Bug#477102: seahorse prends to replace ssh-agent but behaves very differently

David Madore david.madore at ens.fr
Sun Apr 20 22:51:22 UTC 2008


Package: seahorse
Version: 2.22.0-1

I discovered of seahorse's existence because it is started from
/etc/X11/Xsession.d/60seahorse (thus without much of my consent) and
then prevents ssh-agent from being started (because it sets
SSH_AUTH_SOCK).  This would be fine if it behaved as a drop-in
replacement for ssh-agent, but there are important differences.  I
believe that either they should be smoothed out or else seahorse
should find a way not to exclude ssh-agent.

Here are the two most noticeable differences I came across, which
could definitely be considered as bugs in seahorse:

* Merely running "ssh-add -l" (with seahorse acting as agent and no
  keys previously unlocked) opens a popup requesting a passphrase to
  unlock the id_dsa key.  Why is this?  "ssh-add -l" should just list
  keys, not try to add any identities to the agent.

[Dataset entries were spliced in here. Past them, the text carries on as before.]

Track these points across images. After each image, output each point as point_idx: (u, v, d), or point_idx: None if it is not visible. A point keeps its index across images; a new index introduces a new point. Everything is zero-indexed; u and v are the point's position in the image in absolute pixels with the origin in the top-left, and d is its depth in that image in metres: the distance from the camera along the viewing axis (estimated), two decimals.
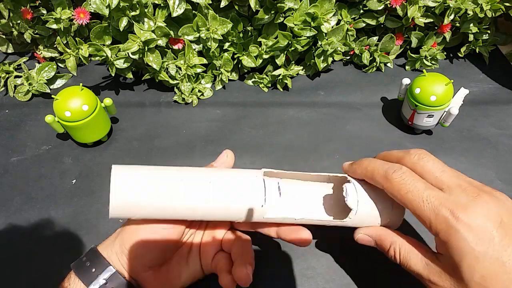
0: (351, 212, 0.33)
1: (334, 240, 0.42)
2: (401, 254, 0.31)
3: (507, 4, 0.54)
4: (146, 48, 0.49)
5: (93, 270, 0.31)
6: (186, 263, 0.36)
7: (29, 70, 0.56)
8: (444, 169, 0.30)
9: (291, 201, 0.36)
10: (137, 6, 0.47)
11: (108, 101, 0.49)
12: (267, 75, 0.58)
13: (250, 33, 0.55)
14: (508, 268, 0.25)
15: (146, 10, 0.49)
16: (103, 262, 0.32)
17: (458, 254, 0.26)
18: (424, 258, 0.29)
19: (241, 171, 0.34)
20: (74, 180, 0.48)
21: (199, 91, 0.57)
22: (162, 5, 0.49)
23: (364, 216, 0.34)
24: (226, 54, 0.55)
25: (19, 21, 0.55)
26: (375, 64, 0.60)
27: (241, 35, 0.55)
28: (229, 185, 0.32)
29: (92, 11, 0.47)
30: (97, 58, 0.50)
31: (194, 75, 0.55)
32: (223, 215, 0.32)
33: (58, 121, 0.47)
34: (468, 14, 0.56)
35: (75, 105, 0.46)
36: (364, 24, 0.57)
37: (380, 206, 0.34)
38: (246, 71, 0.60)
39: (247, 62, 0.56)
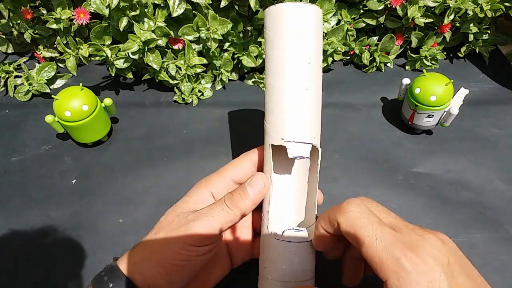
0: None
1: None
2: None
3: (507, 4, 0.54)
4: (146, 48, 0.49)
5: (111, 285, 0.29)
6: (218, 262, 0.36)
7: (29, 70, 0.56)
8: (388, 212, 0.30)
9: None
10: (137, 6, 0.47)
11: (108, 101, 0.49)
12: None
13: (250, 33, 0.55)
14: None
15: (146, 10, 0.49)
16: (120, 277, 0.30)
17: None
18: None
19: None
20: (74, 180, 0.48)
21: (199, 91, 0.57)
22: (162, 5, 0.49)
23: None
24: (226, 54, 0.55)
25: (19, 21, 0.55)
26: (375, 64, 0.60)
27: (241, 35, 0.55)
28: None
29: (92, 11, 0.47)
30: (97, 58, 0.50)
31: (194, 75, 0.55)
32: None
33: (58, 121, 0.47)
34: (468, 14, 0.56)
35: (75, 105, 0.46)
36: (364, 24, 0.57)
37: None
38: (246, 71, 0.60)
39: (247, 62, 0.56)
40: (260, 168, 0.35)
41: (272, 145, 0.32)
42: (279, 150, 0.32)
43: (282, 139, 0.31)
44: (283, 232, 0.32)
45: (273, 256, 0.32)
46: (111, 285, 0.29)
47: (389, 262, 0.25)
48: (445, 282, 0.24)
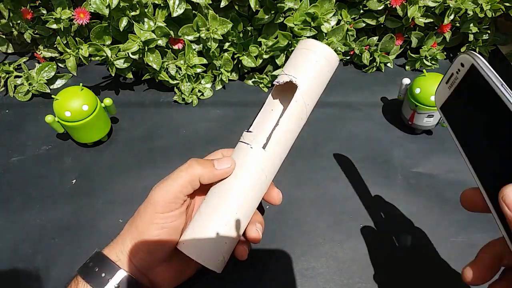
0: (294, 82, 0.35)
1: (334, 240, 0.42)
2: None
3: (507, 4, 0.54)
4: (146, 48, 0.49)
5: (103, 274, 0.31)
6: None
7: (29, 70, 0.56)
8: None
9: (261, 125, 0.38)
10: (137, 6, 0.47)
11: (108, 101, 0.49)
12: (267, 75, 0.58)
13: (250, 33, 0.55)
14: None
15: (146, 10, 0.49)
16: (111, 265, 0.32)
17: None
18: None
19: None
20: (74, 180, 0.48)
21: (199, 91, 0.57)
22: (162, 5, 0.49)
23: (302, 73, 0.36)
24: (226, 54, 0.55)
25: (19, 21, 0.55)
26: (375, 64, 0.60)
27: (241, 35, 0.55)
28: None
29: (92, 11, 0.47)
30: (97, 58, 0.50)
31: (194, 75, 0.55)
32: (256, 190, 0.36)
33: (58, 121, 0.47)
34: (468, 14, 0.56)
35: (75, 105, 0.46)
36: (364, 24, 0.57)
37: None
38: (246, 71, 0.60)
39: (247, 62, 0.56)
40: None
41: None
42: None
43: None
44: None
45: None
46: (103, 275, 0.31)
47: None
48: None
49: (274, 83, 0.37)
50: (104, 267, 0.32)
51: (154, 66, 0.51)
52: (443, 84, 0.33)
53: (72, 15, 0.49)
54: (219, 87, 0.59)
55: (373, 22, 0.57)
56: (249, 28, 0.55)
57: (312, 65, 0.36)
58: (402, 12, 0.54)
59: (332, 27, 0.54)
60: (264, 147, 0.35)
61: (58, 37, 0.52)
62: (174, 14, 0.48)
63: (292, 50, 0.55)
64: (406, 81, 0.50)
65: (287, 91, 0.37)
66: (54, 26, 0.51)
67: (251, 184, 0.35)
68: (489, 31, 0.59)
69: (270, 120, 0.38)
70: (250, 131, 0.37)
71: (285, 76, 0.36)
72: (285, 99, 0.38)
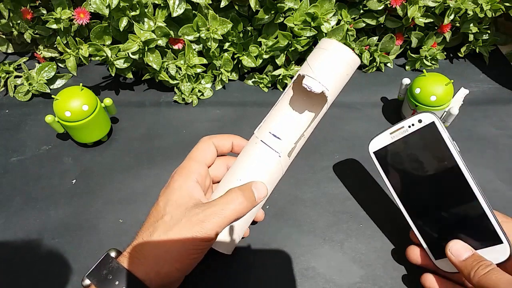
0: (326, 94, 0.36)
1: (334, 240, 0.42)
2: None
3: (507, 4, 0.54)
4: (146, 48, 0.49)
5: (116, 283, 0.31)
6: None
7: (29, 70, 0.56)
8: None
9: (288, 132, 0.38)
10: (137, 6, 0.47)
11: (108, 101, 0.49)
12: (267, 75, 0.58)
13: (250, 33, 0.55)
14: None
15: (146, 10, 0.49)
16: (130, 276, 0.31)
17: None
18: None
19: (249, 152, 0.38)
20: (74, 180, 0.48)
21: (199, 91, 0.57)
22: (162, 5, 0.49)
23: (333, 85, 0.37)
24: (226, 54, 0.55)
25: (19, 21, 0.55)
26: (375, 64, 0.60)
27: (241, 35, 0.55)
28: (252, 170, 0.36)
29: (92, 11, 0.47)
30: (97, 58, 0.50)
31: (194, 75, 0.55)
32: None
33: (58, 121, 0.47)
34: (468, 14, 0.56)
35: (75, 105, 0.46)
36: (364, 24, 0.57)
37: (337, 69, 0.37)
38: (246, 71, 0.60)
39: (247, 62, 0.56)
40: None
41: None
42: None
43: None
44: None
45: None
46: (116, 283, 0.30)
47: None
48: None
49: (305, 86, 0.36)
50: (118, 276, 0.31)
51: (154, 66, 0.51)
52: (386, 133, 0.37)
53: (72, 15, 0.49)
54: (219, 87, 0.59)
55: (373, 22, 0.57)
56: (249, 28, 0.55)
57: (343, 79, 0.37)
58: (402, 12, 0.54)
59: (332, 27, 0.54)
60: (289, 155, 0.37)
61: (58, 37, 0.52)
62: (174, 14, 0.48)
63: (293, 50, 0.55)
64: (406, 81, 0.50)
65: (309, 92, 0.37)
66: (54, 26, 0.51)
67: (273, 187, 0.38)
68: (489, 31, 0.59)
69: (294, 127, 0.39)
70: (279, 138, 0.37)
71: (318, 85, 0.36)
72: (304, 97, 0.39)
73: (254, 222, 0.40)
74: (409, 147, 0.36)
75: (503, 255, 0.33)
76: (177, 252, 0.32)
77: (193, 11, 0.51)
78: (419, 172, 0.35)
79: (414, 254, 0.38)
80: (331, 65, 0.36)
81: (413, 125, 0.35)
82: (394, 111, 0.55)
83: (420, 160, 0.35)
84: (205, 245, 0.33)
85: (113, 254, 0.34)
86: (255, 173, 0.36)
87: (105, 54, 0.49)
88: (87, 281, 0.32)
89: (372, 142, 0.38)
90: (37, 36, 0.57)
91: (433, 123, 0.34)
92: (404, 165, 0.36)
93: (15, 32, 0.57)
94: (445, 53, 0.60)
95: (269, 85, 0.59)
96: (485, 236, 0.33)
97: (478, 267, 0.32)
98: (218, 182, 0.39)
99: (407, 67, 0.62)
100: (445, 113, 0.48)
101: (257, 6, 0.50)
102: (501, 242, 0.33)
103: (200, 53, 0.56)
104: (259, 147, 0.37)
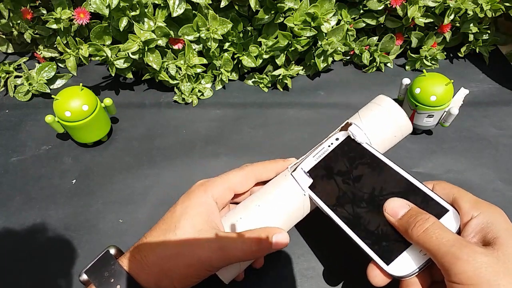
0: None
1: (334, 240, 0.42)
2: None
3: (507, 4, 0.54)
4: (146, 48, 0.49)
5: (118, 287, 0.31)
6: None
7: (29, 70, 0.56)
8: None
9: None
10: (137, 6, 0.47)
11: (108, 101, 0.49)
12: (267, 75, 0.58)
13: (250, 33, 0.55)
14: None
15: (146, 10, 0.49)
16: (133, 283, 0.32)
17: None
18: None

* If I unlock the id_dsa key in the seahorse popup, then running
  "ssh-add -D" will not remove it.  No matter what I try to do with
  ssh-add -D or ssh-add -d, this key won't go away and always shows up
  when typing "ssh-add -l"; actually it is perhaps not really
  loaded/unlocked, because trying to use it (with ssh) causes a popup
  to prompt for a passphrase, but after "ssh-add -D" there should
  definitely be no keys listed in "ssh-add -l".

I believe that until the behavior of seahorse is made to match that of
ssh-agent, the file /etc/X11/Xsession.d/60seahorse should not force
every gdm user having gnome installed to use it instead of ssh-agent.